La surveillance et le soutien des fonctions corporelles

Respiration

Lorsque vous arriverez à l’unité de soins intensifs après l’opération, vous serez encore endormi et un respirateur vous fournira une assistance respiratoire. Pendant l’opération, après vous avoir endormi, l’anesthésiste insérera un tube par la bouche dans la trachée. Ce tube sera collé sur vos joues à l’aide d’un ruban adhésif et sera relié au ventilateur. La respiration à l’aide d’une machine est nécessaire pendant un certain temps après l’opération. Tant que le tube est dans votre gorge, il est impossible de parler. Les infirmières de l’unité de soins intensifs ont été qualifiées pour vous aider dans ce domaine. Ils connaissent les besoins des patients qui reçoivent la respiration artificielle. Si vous souhaitez demander quelque chose aux infirmières, vous pouvez toujours utiliser le système d’appel. L’infirmière vous posera des questions très précises fondées sur son expérience et ses connaissances, auxquelles vous pourrez répondre en hochant la tête par oui ou par non.

Pour certaines procédures (par exemple, l’endo-ACAB), le tube respiratoire peut déjà être retiré dans la salle d’opération.

Rythme cardiaque, tension artérielle, excrétion

Votre rythme cardiaque est surveillé à l’aide d’un moniteur qui est relié à des adhésifs sur votre corps au moyen de câbles. Votre tension artérielle sera mesurée en continu par un tube (cathéter) placé dans l’artère de votre poignet. Chaque échantillon de sang est prélevé à travers ce tube. Cela signifie qu’il n’est pas nécessaire de vous piquer à chaque fois.

La production d’urine est surveillée par un tube (sonde) qui est placé dans la vessie pendant l’opération. En plaçant la sonde, l’urine est recueillie dans une poche à urine et vous n’avez pas besoin de vous lever pour uriner.

La consommation d’aliments et de boissons

Pour vous apporter les liquides et les calories dont vous avez besoin, vous recevrez des liquides par voie intraveineuse au moyen d’un cathéter généralement placé dans le bras et/ou le cou.

Drainage des fluides de la plaie

Dans votre poitrine, il y a plusieurs drains pour évacuer les fluides produits par la plaie. Sans ces drains, le liquide s’accumulerait dans la poitrine et pourrait vous causer des douleurs ou des dommages. Il est important de savoir que tous ces tubes sont placés après que vous ayez été endormi, afin que vous ne ressentiez aucune gêne ou douleur liée à leur mise en place.

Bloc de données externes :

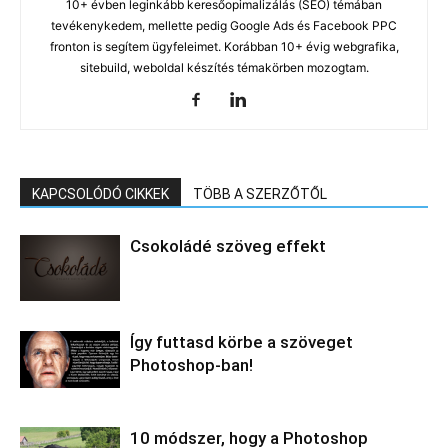
10+ évben leginkább keresőopimalizálás (SEO) témában
tevékenykedem, mellette pedig Google Ads és Facebook PPC
fronton is segítem ügyfeleimet. Korábban 10+ évig webgrafika,
sitebuild, weboldal készítés témakörben mozogtam.
KAPCSOLÓDÓ CIKKEK
TÖBB A SZERZŐTŐL
Csokoládé szöveg effekt
Így futtasd körbe a szöveget
Photoshop-ban!
10 módszer, hogy a Photoshop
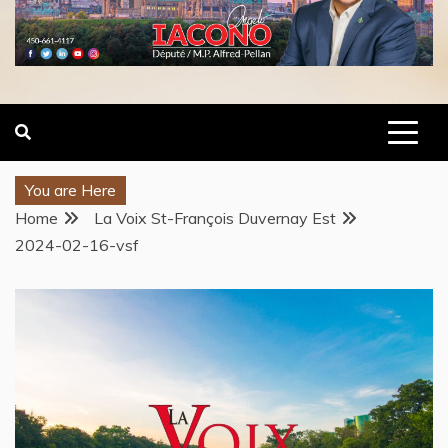
You are Here
Home
La Voix St-François Duvernay Est
2024-02-16-vsf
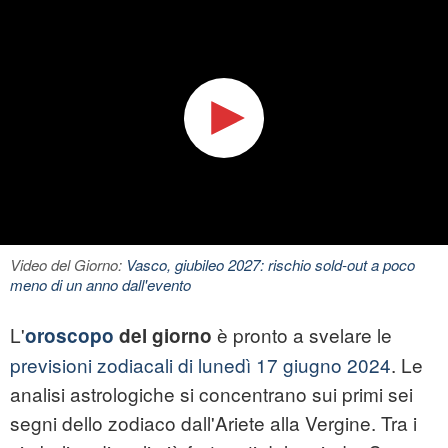
Video del Giorno:
Vasco, giubileo 2027: rischio sold-out a poco
meno di un anno dall'evento
L'
è pronto a svelare le
oroscopo
del giorno
previsioni zodiacali di lunedì 17 giugno 2024
. Le
analisi astrologiche si concentrano sui primi sei
segni dello zodiaco dall'Ariete alla Vergine. Tra i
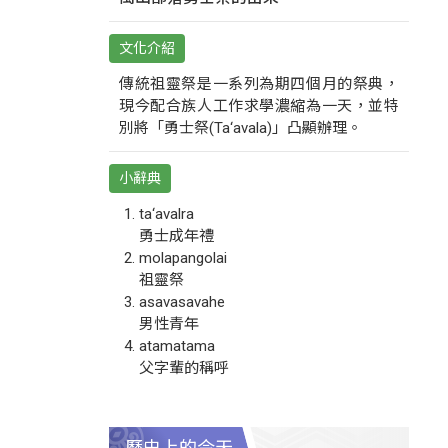
文化介紹
傳統祖靈祭是一系列為期四個月的祭典，
現今配合族人工作求學濃縮為一天，並特
別將「勇士祭(Ta‘avala)」凸顯辦理。
小辭典
ta‘avalra
勇士成年禮
molapangolai
祖靈祭
asavasavahe
男性青年
atamatama
父字輩的稱呼
歷史上的今天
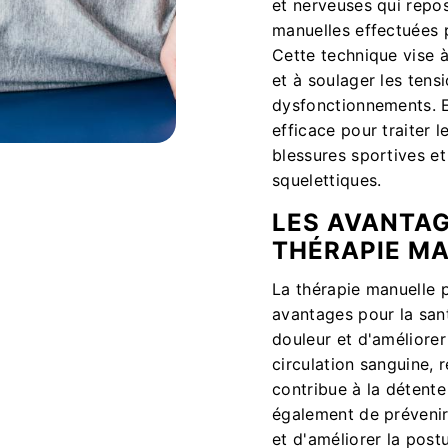
et nerveuses qui repo
manuelles effectuées p
Cette technique vise à 
et à soulager les tensi
dysfonctionnements. E
efficace pour traiter l
blessures sportives et
squelettiques.
LES AVANTAG
THÉRAPIE M
La thérapie manuelle
avantages pour la sant
douleur et d'améliorer 
circulation sanguine, r
contribue à la détente
également de prévenir
et d'améliorer la postu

Après avoir lu ce qui précède, vous comprendrez probablement que tous ces tubes et fils sont très importants pour le contrôle continu du fonctionnement de votre corps.

Une personne qui respire normalement et qui n’a pas subi d’intervention chirurgicale prend régulièrement une grande inspiration, tousse automatiquement ou s’éclaircit régulièrement la gorge. Après l’opération, les muscles de la poitrine peuvent être un peu tendus et il peut être douloureux de respirer. Respirez autant que possible avec vos muscles abdominaux. En raison de votre blessure au niveau de la poitrine, vous respirerez souvent moins profondément par peur de la douleur et vous ne serez moins enclin à continuer à tousser. La conséquence négative d’une mauvaise toux est que du liquide et du mucus (fluides) restent dans les poumons. Ces fluides stagnants peuvent s’enflammer et rendre la respiration difficile. Il est donc important que vous ayez reçu des exercices de respiration de la part du kinésithérapeute avant l’opération. Le kinésithérapeute vous aidera et vous encouragera à cracher les liquides.

Au fur et à mesure de votre séjour dans l’unité de soins intensifs, vous remarquerez que de plus en plus d’appareils et de tubes seront retirés. Après environ deux jours, vous serez généralement capable de manger et de boire de nouveau vous-même. La durée de votre séjour dans l’unité de soins intensifs dépend de l’évolution de votre état de santé. La durée du séjour varie donc d’une personne à l’autre.

Vous resterez donc dans ce service aussi longtemps que votre état le nécessitera.

L’anesthésiste/intensiviste décidera du moment de votre retour dans le service de chirurgie cardiaque. Lorsque vous retournerez dans votre chambre, il ne vous restera plus qu’une perfusion, vous recevrez de l’oxygène supplémentaire via un masque nasal et vous aurez parfois encore la sonde vésicale pour une surveillance supplémentaire de la production d’urine (et de la fonction rénale). Tout le reste a été enlevé sur l’unité de soins intensifs.